Late 18th to 20th century
In the Neoclassical period, no basic changes took place in chair forms, but legs became straight and dimensions lighter. Backs in the shape of classical vases replaced the fanciful outlines of the Rococo period. Around 1800, freely executed imitations of Greek and Roman chairs of the klismos type, with curved legs and backrest, appeared. French chairs of the Empire period, executed in dark mahogany and embellished with ornate bronze mounts, created a ponderous effect.

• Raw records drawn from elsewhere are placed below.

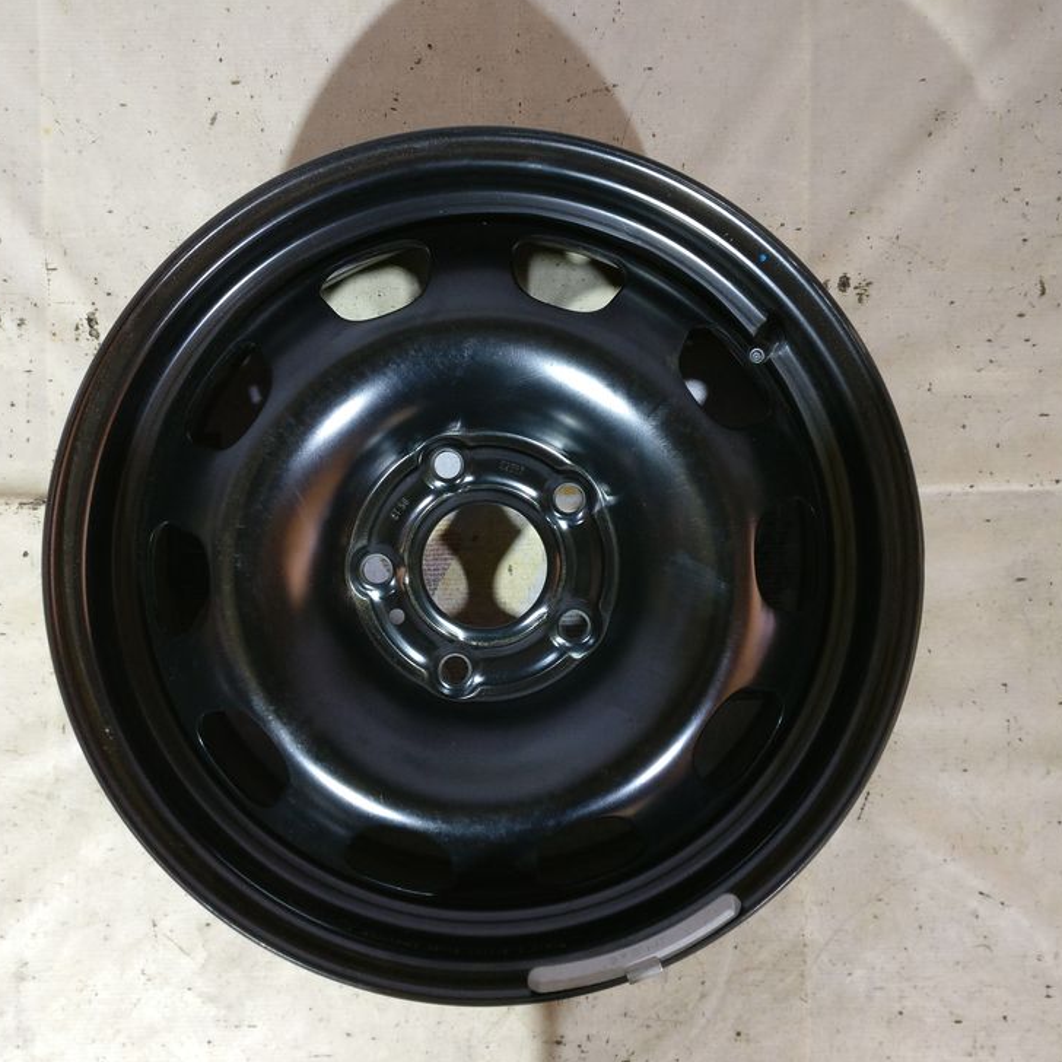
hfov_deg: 48.4
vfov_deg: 48.4
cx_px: 502
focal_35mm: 34
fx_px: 1180
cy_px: 540
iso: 800
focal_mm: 4.26
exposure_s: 1/17
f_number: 2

In cheaper products of inferior workmanship, bourgeois chairs of the 19th century carried on the traditions of the 17th and 18th centuries. The only real innovations were the bentwood (wood that has been bent and shaped) chairs in beech that became popular all over the world and were still made in the 20th century. Around 1900 the continental Art Nouveau and Jugendstil styles (French and German styles characterized by organic foliate forms, sinuous lines, and non-geometric forms), and the Arts and Crafts movement in England (established by the English poet and decorator William Morris to reintroduce idealized standards of medieval craftsmanship), gave rise to original chair designs by Eugène Gaillard in France, Henry van de Velde in Belgium, Josef Hoffman in Austria, Antonio Gaudí in Spain, and Charles Rennie Mackintosh in Scotland. These new furniture styles did not exercise wide, let alone decisive, influence. The Art Nouveau chairs designed by the French architect Hector Guimard, for example, are collector’s pieces, but his name is known to a broader public only because of his fanciful entrances to the Paris Métro.
Modern
After World War I, the Bauhaus school in Germany became a creative centre for revolutionary thinking, resulting, for example, in tubular steel chairs designed by the architects Marcel Breuer, Ludwig Mies van der Rohe, and others. During World War II, the aircraft industry accelerated the development of laminated wood and molded plastic furniture. The dominant chair forms of this period go back to designs by Alvar Aalto, Bruno Mathsson, and Charles and Ray Eames. Rapid technical developments, in conjunction with an ever-increasing interest in human-factors engineering, or ergonomics, purport that completely new chair forms will probably be evolved in the future.